## START Given information
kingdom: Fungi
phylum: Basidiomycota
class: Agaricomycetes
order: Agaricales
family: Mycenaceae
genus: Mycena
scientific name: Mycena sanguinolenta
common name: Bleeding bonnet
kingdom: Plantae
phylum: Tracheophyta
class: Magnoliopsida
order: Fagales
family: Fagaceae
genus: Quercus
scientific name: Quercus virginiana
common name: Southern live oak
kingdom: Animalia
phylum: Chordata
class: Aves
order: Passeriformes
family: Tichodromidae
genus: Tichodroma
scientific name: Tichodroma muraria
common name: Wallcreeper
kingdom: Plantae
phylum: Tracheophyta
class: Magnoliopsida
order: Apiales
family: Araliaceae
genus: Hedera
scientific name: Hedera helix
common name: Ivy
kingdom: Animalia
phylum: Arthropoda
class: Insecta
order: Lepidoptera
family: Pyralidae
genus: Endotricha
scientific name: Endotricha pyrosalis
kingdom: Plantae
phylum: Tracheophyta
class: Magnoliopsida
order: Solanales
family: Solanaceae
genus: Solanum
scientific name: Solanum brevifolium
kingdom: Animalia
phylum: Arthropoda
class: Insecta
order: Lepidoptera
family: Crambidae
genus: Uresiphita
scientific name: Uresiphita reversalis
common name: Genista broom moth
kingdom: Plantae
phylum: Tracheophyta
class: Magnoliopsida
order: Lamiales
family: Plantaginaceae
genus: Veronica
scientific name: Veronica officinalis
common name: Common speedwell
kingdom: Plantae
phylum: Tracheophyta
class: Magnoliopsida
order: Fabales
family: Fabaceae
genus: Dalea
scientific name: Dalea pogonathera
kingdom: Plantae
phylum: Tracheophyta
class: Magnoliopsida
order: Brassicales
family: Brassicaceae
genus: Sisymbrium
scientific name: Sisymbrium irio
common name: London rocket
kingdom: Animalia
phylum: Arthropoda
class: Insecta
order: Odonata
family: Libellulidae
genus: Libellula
## END Given information
Task directions:
Copy out everything from the line that contains "family: Pyralidae" down to the end of the data, keeping every line unchanged.

Problem solution:
family: Pyralidae
genus: Endotricha
scientific name: Endotricha pyrosalis
kingdom: Plantae
phylum: Tracheophyta
class: Magnoliopsida
order: Solanales
family: Solanaceae
genus: Solanum
scientific name: Solanum brevifolium
kingdom: Animalia
phylum: Arthropoda
class: Insecta
order: Lepidoptera
family: Crambidae
genus: Uresiphita
scientific name: Uresiphita reversalis
common name: Genista broom moth
kingdom: Plantae
phylum: Tracheophyta
class: Magnoliopsida
order: Lamiales
family: Plantaginaceae
genus: Veronica
scientific name: Veronica officinalis
common name: Common speedwell
kingdom: Plantae
phylum: Tracheophyta
class: Magnoliopsida
order: Fabales
family: Fabaceae
genus: Dalea
scientific name: Dalea pogonathera
kingdom: Plantae
phylum: Tracheophyta
class: Magnoliopsida
order: Brassicales
family: Brassicaceae
genus: Sisymbrium
scientific name: Sisymbrium irio
common name: London rocket
kingdom: Animalia
phylum: Arthropoda
class: Insecta
order: Odonata
family: Libellulidae
genus: Libellula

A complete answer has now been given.